:: WHAT THIS TASK INVOLVES ::
Can you update the listing below by replacing every "bounding box" with "enclosing box" and changing nothing else, leaving the pictures out of your answer?

>> Start WORKING DATA

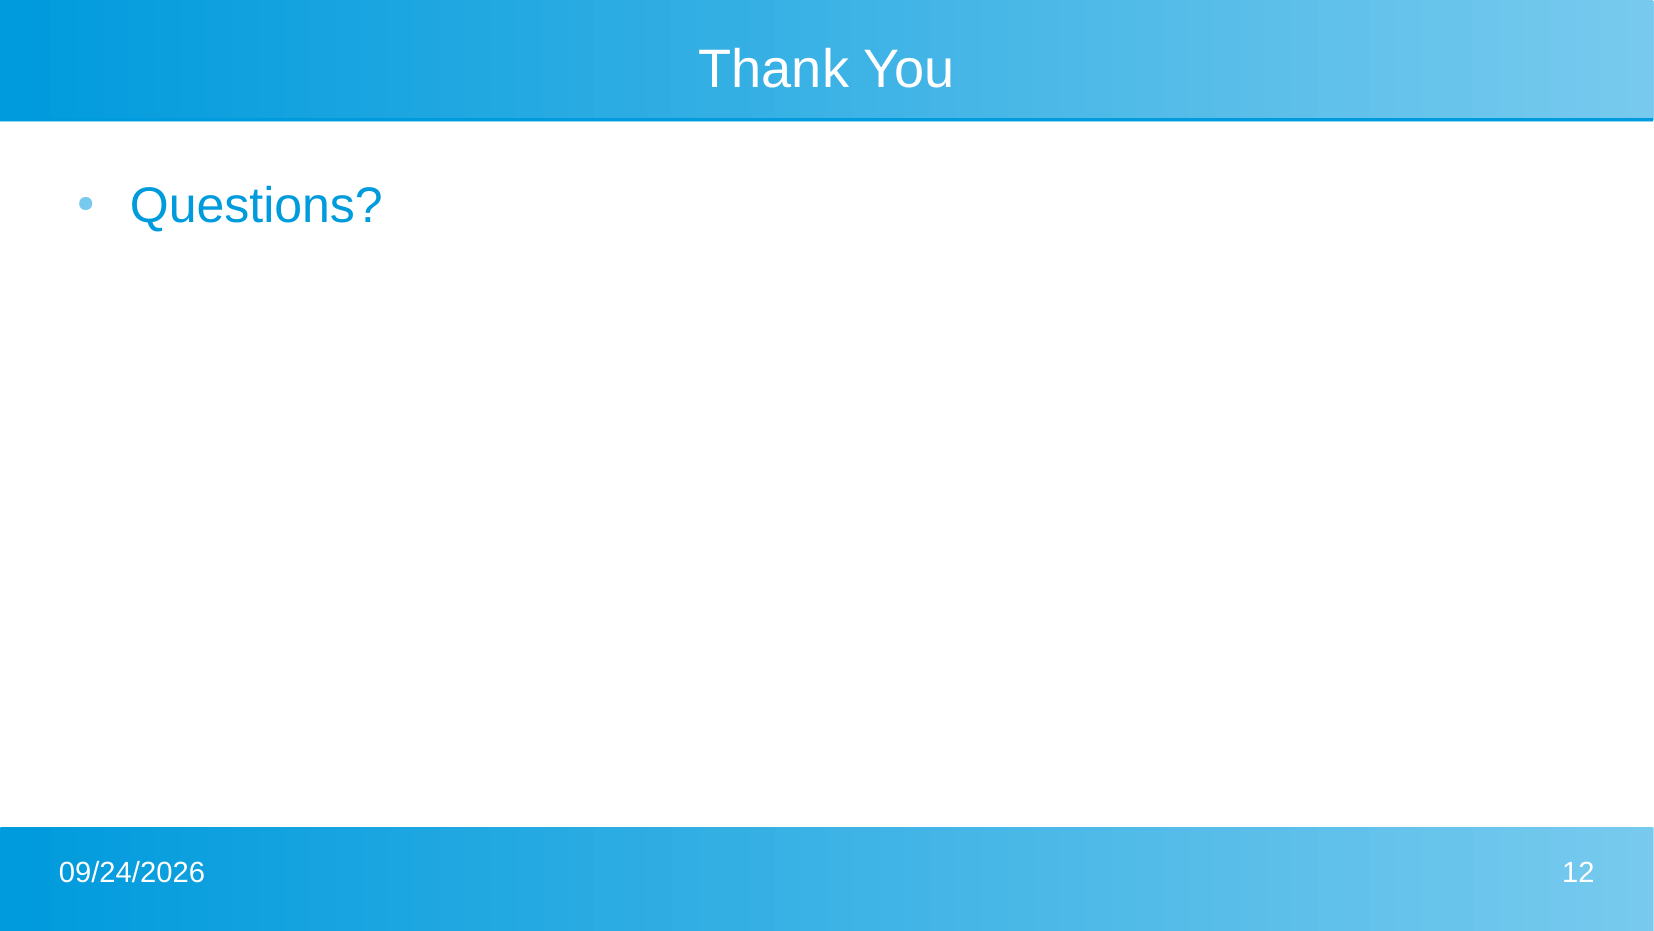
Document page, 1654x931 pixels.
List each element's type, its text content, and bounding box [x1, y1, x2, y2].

title Thank You [59, 29, 1595, 108]
list Questions? [59, 177, 1595, 768]
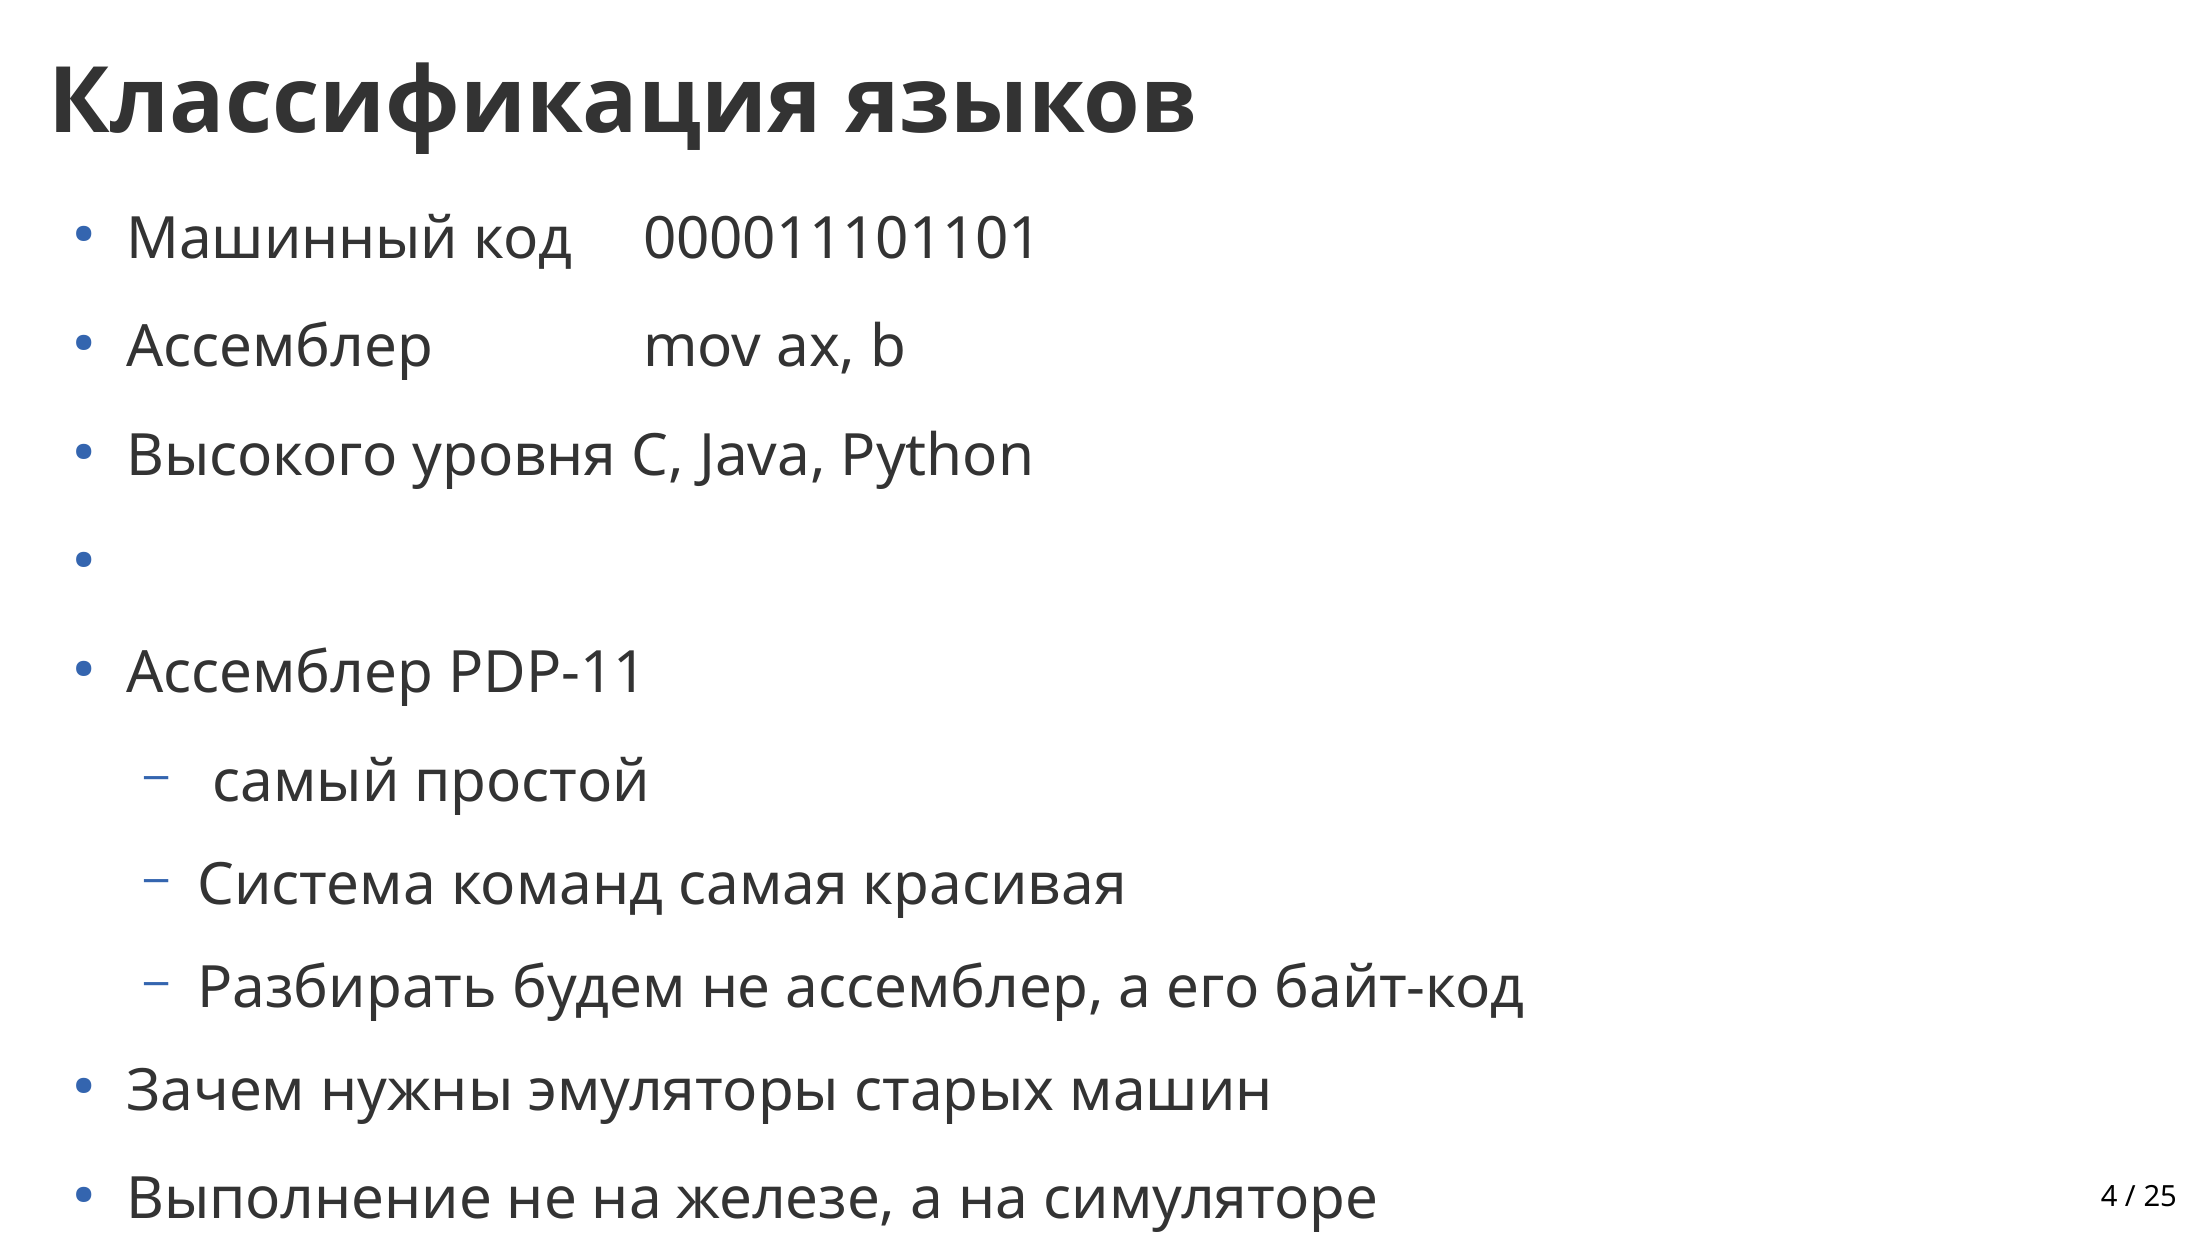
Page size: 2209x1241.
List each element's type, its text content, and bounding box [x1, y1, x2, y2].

>> End WORKING DATA

:: ANSWER TO THE PROBLEM ::
Document page, 1654x931 pixels.
List each element's type, its text content, and enclosing box [x1, y1, x2, y2].

title Thank You [59, 29, 1595, 108]
list Questions? [59, 177, 1595, 768]
Page size: 2209x1241.
List each element's type, its text content, and enclosing box [x1, y1, x2, y2].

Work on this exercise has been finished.